Normally I blog about the content of Second Life, but today I had the good fortune to attend a regrettably short meeting hosted by IBM at their Southbank offices in London (Englandland).
In the session IBM aimed to show what they were doing in Second Life, and more importantly, why. The attendees came from a number of Big Name IT consulting companies.
Star of the show was Irving Wladawsky-Berger. I don't intend to explain to you who he is - other than to say he is VP for Technical Innovation, and a prime force behind IBM's involvement in SL and the whole 3D internet thang. I would urge you to look him up on Google. There aren't many Irving Wladawsky-Bergers to the pound! He was ably assisted by Ian Hughes, from IBM Hursley- latterly star of stage, screen and TV... well, he's been on the telly at any rate. Note to my colleagues: he is not the jovial, scouse technical architect we all know.

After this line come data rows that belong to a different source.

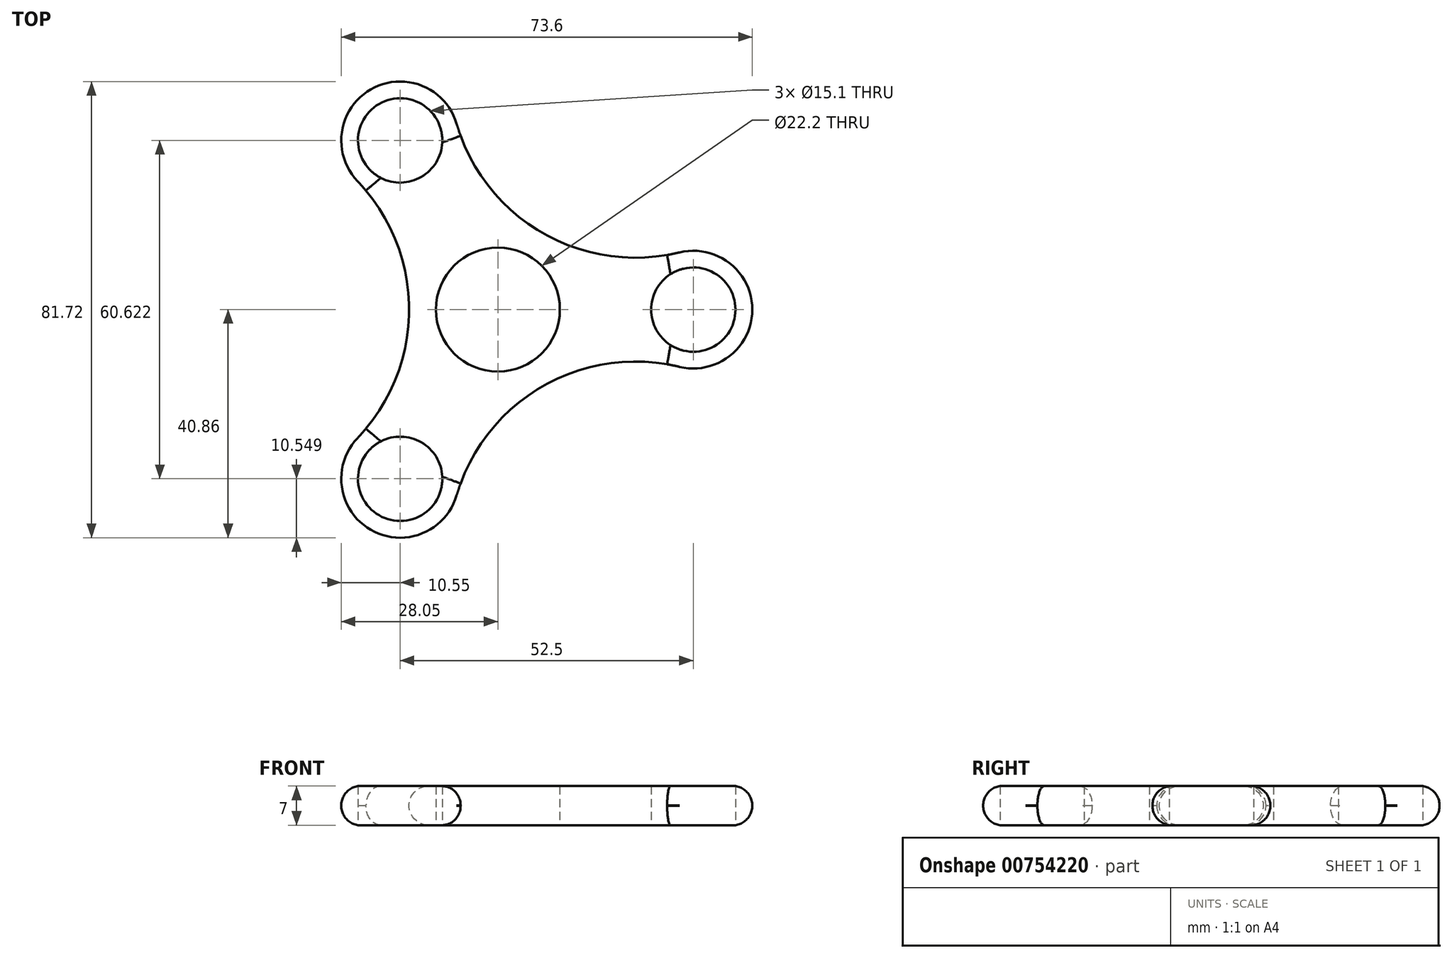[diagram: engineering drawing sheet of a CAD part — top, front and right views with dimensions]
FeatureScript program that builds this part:
annotation { "Feature Type Name" : "Feature", "Feature Type Description" : "" }
export const myFeature = defineFeature(function(context is Context, id is Id, definition is map)
    precondition{}
    {
        {
            var Q0;
            Q0=qCreatedBy(makeId("Top.planeOp"),FACE);
            var sketch = newSketch(context, id + "F0", { "sketchPlane" : qUnion([Q0])});
            skCircle(sketch, "E0", {"center": v(0, 0) * mm, "radius": 11.1 * mm});
            skCircle(sketch, "E1", {"center": v(35, 0) * mm, "radius": 7.55 * mm});
            skCircle(sketch, "E2.0", {"center": v(35, 0) * mm, "radius": 10.55 * mm});
            skCircle(sketch, "E3.1.0", {"center": v(-17.5, 30.31) * mm, "radius": 10.55 * mm});
            skCircle(sketch, "E3.1.1", {"center": v(-17.5, 30.31) * mm, "radius": 7.55 * mm});
            skCircle(sketch, "E3.2.0", {"center": v(-17.5, -30.31) * mm, "radius": 10.55 * mm});
            skCircle(sketch, "E3.2.1", {"center": v(-17.5, -30.31) * mm, "radius": 7.55 * mm});
            skArc(sketch, "E4", {"start": v(-7.37, 33.27) * mm, "mid": v(7.95, 13.77) * mm, "end": v(32.5, 10.25) * mm});
            skArc(sketch, "E5.1.0", {"start": v(-25.13, -23.02) * mm, "mid": v(-15.9, 0) * mm, "end": v(-25.13, 23.02) * mm});
            skArc(sketch, "E5.2.0", {"start": v(32.5, -10.25) * mm, "mid": v(7.95, -13.77) * mm, "end": v(-7.37, -33.27) * mm});
            skSolve(sketch);
        }
        {
            var Q0;
            Q0=makeQuery(id+"F0.imprint","IMPRINT",FACE,{"disambiguationData":[TD([[makeQuery(id+"F0.imprint","IMPRINT",EDGE,{"derivedFrom":sQuery(id+"F0.wireOp",EDGE,"E0")}),-1.0]])]});
            var Q1;
            Q1=makeQuery(id+"F0.imprint","IMPRINT",FACE,{"disambiguationData":[TD([[makeQuery(id+"F0.imprint","IMPRINT",EDGE,{"derivedFrom":sQuery(id+"F0.wireOp",EDGE,"E3.1.1")}),-1.0]])]});
            var Q2;
            Q2=makeQuery(id+"F0.imprint","IMPRINT",FACE,{"disambiguationData":[TD([[makeQuery(id+"F0.imprint","IMPRINT",EDGE,{"derivedFrom":sQuery(id+"F0.wireOp",EDGE,"E1")}),-1.0]])]});
            var Q3;
            Q3=makeQuery(id+"F0.imprint","IMPRINT",FACE,{"disambiguationData":[TD([[makeQuery(id+"F0.imprint","IMPRINT",EDGE,{"derivedFrom":sQuery(id+"F0.wireOp",EDGE,"E3.2.1")}),-1.0]])]});
            extrude(context, id + "F1", {"entities" : qUnion([Q0, Q1, Q2, Q3]), "depth" : 7 * mm, "offsetDistance" : 25 * mm});
        }
        {
            var Q0;
            Q0=makeQuery(id+"F1.opExtrude","CAP_EDGE",EDGE,{"disambiguationData":[OSD([sQuery(id+"F0.wireOp",EDGE,"E5.1.0")])],"isStart":false});
            var Q1;
            Q1=makeQuery(id+"F1.opExtrude","CAP_EDGE",EDGE,{"disambiguationData":[OSD([sQuery(id+"F0.wireOp",EDGE,"E5.1.0")])],"isStart":true});
            fillet(context, id + "F2", {"entities" : qUnion([Q0, Q1]), "radius" : 3.5 * mm, "tangentPropagation" : true, "allowEdgeOverflow" : false});
        }
    });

I don't think I heard anything today that I did not already know or believe to be true. However, it was most encouraging to hear one's own beliefs replayed back... and IBM were able to back up their assertions with worked examples. If there is a clamour from the floor, I will trot out these beliefs for your scrutiny and/or ridicule. But if I were to start now, I'd probably still be typing in 6 hours time - and I'd never get this blog entry published.
Not everything in the presentation was exactly on the money, though, and I would offer the following observations to IBM - and anyone else hosting events showing real-time use of SL:
- Make sure you have machines capable of handling the graphics demands. The IBM laptops were struggling at a time of day when concurrency should have been low. A big old desktop with a decent graphics card might have been more suitable.
- Try to avoid the "flying about and changing appearance" examples. Everyone seems to fall for it (and I'm sure I'd be no exception) - but it does encourage the view that it is a game.
- Focus on showing the stuff that will be of interest to your attendees (and use a cache big enough to reduce the rezzing time, if this means flitting about a bit). Some of today's presentation got a bit "bitty" and confusing towards the end. I could recognise it all, but for a complete noob it would look like gobbledigook.
- If possible, think of a few "try this at home" examples that people can take away and... ummm... try at home.
Despite these criticisms/observations, it was a really useful session - especially for those who had not been exposed to the full potential of SL before.